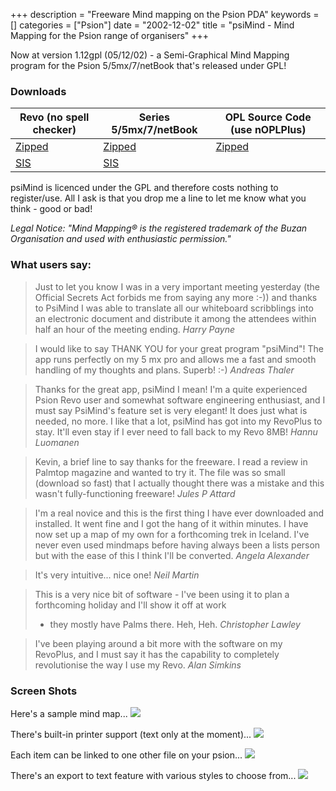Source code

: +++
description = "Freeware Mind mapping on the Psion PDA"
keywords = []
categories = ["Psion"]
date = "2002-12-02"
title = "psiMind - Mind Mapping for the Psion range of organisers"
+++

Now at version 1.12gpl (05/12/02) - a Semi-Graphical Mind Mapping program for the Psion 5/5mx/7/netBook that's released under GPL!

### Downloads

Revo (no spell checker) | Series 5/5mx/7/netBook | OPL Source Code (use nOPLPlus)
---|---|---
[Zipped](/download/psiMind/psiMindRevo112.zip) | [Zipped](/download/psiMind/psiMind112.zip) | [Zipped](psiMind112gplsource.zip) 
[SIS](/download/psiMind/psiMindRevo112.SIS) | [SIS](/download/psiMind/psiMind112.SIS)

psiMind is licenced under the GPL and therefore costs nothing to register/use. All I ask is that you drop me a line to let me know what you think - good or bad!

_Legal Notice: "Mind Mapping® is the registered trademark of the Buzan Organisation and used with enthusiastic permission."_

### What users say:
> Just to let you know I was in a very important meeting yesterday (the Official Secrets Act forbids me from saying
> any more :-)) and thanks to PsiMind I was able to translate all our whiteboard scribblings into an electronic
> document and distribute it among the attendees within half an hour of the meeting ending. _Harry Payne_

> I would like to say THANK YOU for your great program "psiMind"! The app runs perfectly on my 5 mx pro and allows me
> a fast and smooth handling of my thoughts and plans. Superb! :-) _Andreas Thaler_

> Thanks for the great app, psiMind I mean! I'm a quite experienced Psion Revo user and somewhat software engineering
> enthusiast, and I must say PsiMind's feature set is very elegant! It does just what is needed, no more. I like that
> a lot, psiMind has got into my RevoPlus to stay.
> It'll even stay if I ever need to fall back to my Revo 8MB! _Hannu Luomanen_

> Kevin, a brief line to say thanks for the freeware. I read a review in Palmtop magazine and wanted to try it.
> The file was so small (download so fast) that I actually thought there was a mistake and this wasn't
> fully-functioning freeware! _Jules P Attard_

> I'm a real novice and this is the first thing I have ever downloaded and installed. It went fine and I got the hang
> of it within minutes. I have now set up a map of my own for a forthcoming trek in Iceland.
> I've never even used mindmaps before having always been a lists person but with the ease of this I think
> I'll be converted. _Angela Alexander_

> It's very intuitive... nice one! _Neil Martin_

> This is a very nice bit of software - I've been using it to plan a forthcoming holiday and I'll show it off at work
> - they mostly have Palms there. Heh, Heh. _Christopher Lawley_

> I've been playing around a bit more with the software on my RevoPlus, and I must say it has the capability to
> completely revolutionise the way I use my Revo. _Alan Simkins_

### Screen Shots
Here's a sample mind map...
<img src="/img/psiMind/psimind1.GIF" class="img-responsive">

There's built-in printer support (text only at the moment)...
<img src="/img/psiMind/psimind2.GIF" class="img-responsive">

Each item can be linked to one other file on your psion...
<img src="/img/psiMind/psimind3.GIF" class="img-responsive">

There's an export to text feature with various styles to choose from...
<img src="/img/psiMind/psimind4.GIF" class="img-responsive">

# [EXERCISE AIM]
Look through the listing above and count the lines where the string "must" appears. Report the number only.

# [COMPLETED EXERCISE]
2